- TASKS AND EXERCISES -
a) Please copy the part of the safari-browser page word for word, starting at "macOS native browser" and ending at "Why safari-browser?".
b) According to the safari-browser page, what login state do headless tools like Playwright give you?
c) Continue the safari-browser page from its last line.

Skip to content

PsychQuant/safari-browser

Repository files navigation

safari-browser

macOS native browser automation CLI via Safari + AppleScript.

Your browser, your session. Unlike headless Chromium tools, safari-browser controls the Safari you already use — localStorage, cookies, SSO sessions, 2FA tokens all persist. No login scripts, no cookie injection, no auth management.

Why safari-browser?

Headless tools (Playwright, etc.) safari-browser
Login state Fresh browser every time Permanently logged in
Bot detection Frequently blocked by banks, social media Real Safari — undetectable
2FA / SSO Must handle every time Session already verified
User visibility Hidden Chromium instance Your Safari — watch and intervene anytime
macOS integration None Keychain, iCloud cookies, Safari Extensions

When to use

Need login? ──── Yes → safari-browser
              └── No → Need headless/CI? ──── Yes → Playwright / agent-browser
                                           └── No → Either works

Use cases

  • Enterprise SaaS (Notion, Slack, JIRA) — SSO session persists
  • Banking & finance — banks block headless browsers
  • Social media (Facebook, Instagram, X) — bot detection immune
  • AI + human collaboration — user watches AI work, takes over anytime
  • 2FA / MFA sites — already authenticated in Safari
  • Extract API tokenssafari-browser js "localStorage.getItem('token')"

- INPUT DATA -
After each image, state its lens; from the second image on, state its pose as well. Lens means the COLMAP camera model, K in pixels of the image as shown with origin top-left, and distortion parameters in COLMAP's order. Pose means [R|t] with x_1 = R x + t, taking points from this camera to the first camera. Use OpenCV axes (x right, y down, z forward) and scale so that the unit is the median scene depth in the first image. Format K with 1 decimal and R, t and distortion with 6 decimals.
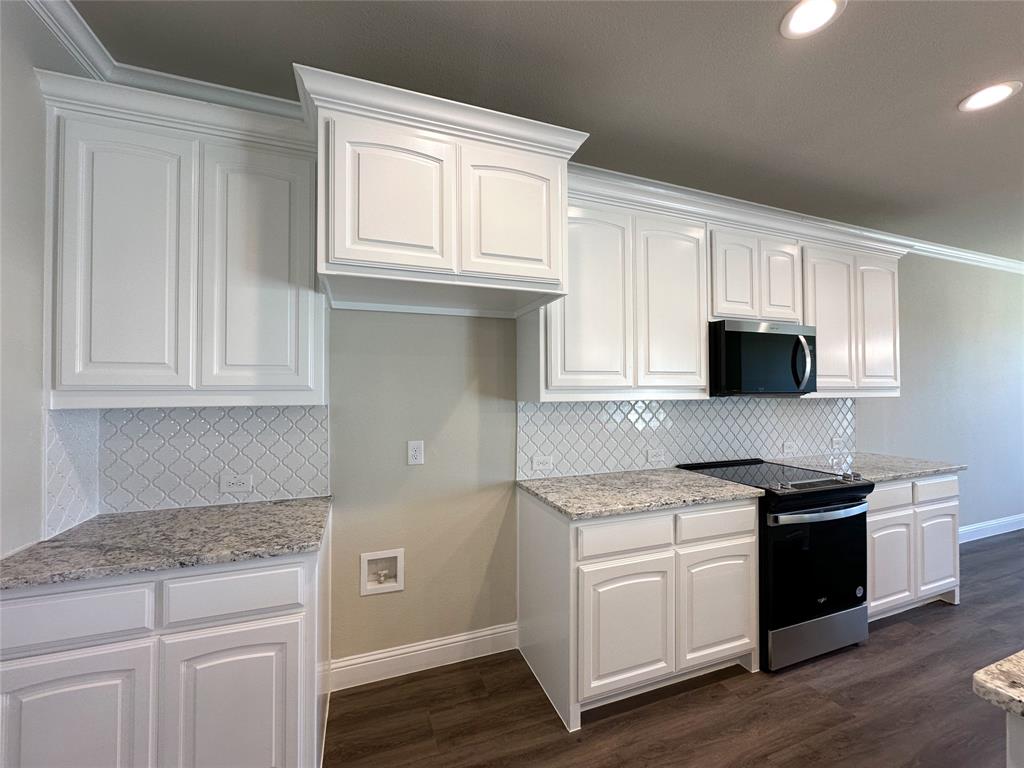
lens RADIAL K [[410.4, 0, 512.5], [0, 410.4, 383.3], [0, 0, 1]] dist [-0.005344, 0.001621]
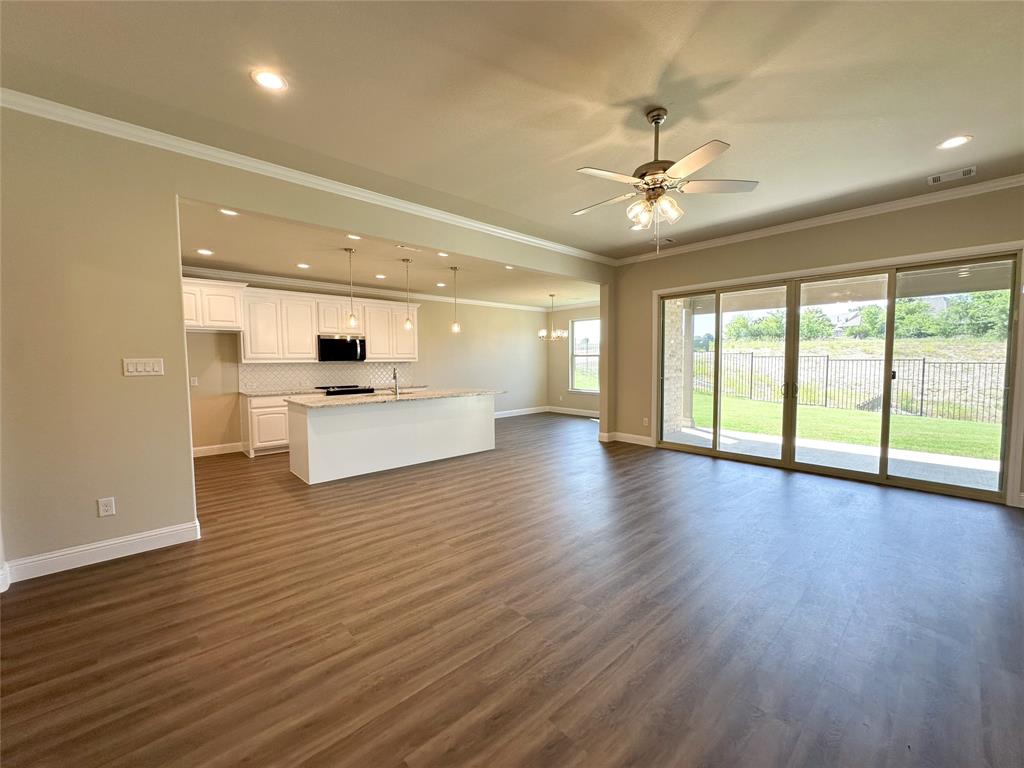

- TASK-BY-TASK RESULTS -
a)
macOS native browser automation CLI via Safari + AppleScript.

Your browser, your session. Unlike headless Chromium tools, safari-browser controls the Safari you already use — localStorage, cookies, SSO sessions, 2FA tokens all persist. No login scripts, no cookie injection, no auth management.

Why safari-browser?

b) A fresh browser every time.

c)
Install

git clone https://github.com/PsychQuant/safari-browser.git
cd safari-browser
make install

Binary installs to ~/bin/safari-browser. Ensure ~/bin is in your $PATH.

Requirements: macOS 15+, Safari, Swift 6.0+

Quick Start

# Navigate
safari-browser open "https://example.com"

# Discover interactive elements
safari-browser snapshot
# @e1  input[type="email"]  #login-email  placeholder="Email"
# @e2  input[type="password"]  placeholder="Password"
# @e3  button  "Sign In"

# Interact using @refs or CSS selectors
safari-browser fill @e1 "user@example.com"
safari-browser fill @e2 "secret"
safari-browser click @e3

# Wait for navigation
safari-browser wait --for-url "dashboard"

# Extract data
safari-browser get text "h1"
TOKEN=$(safari-browser js "localStorage.getItem('token')")

Commands (36)

Navigation

safari-browser open <url> [--new-tab] [--new-window]
safari-browser back / forward / reload / close

Element Discovery (Snapshot + @ref)

safari-browser snapshot                # scan interactive elements → @e1, @e2...
safari-browser snapshot -c             # compact (exclude hidden)
safari-browser snapshot -d 3           # limit DOM depth
safari-browser snapshot -s "form"      # scope to selector
safari-browser snapshot --json         # JSON array output
safari-browser snapshot --page         # full page state (accessibility tree + metadata)
safari-browser snapshot --page --json  # full page state as JSON
safari-browser snapshot --page -s "main"  # scoped page scan

All selector-accepting commands support @eN refs.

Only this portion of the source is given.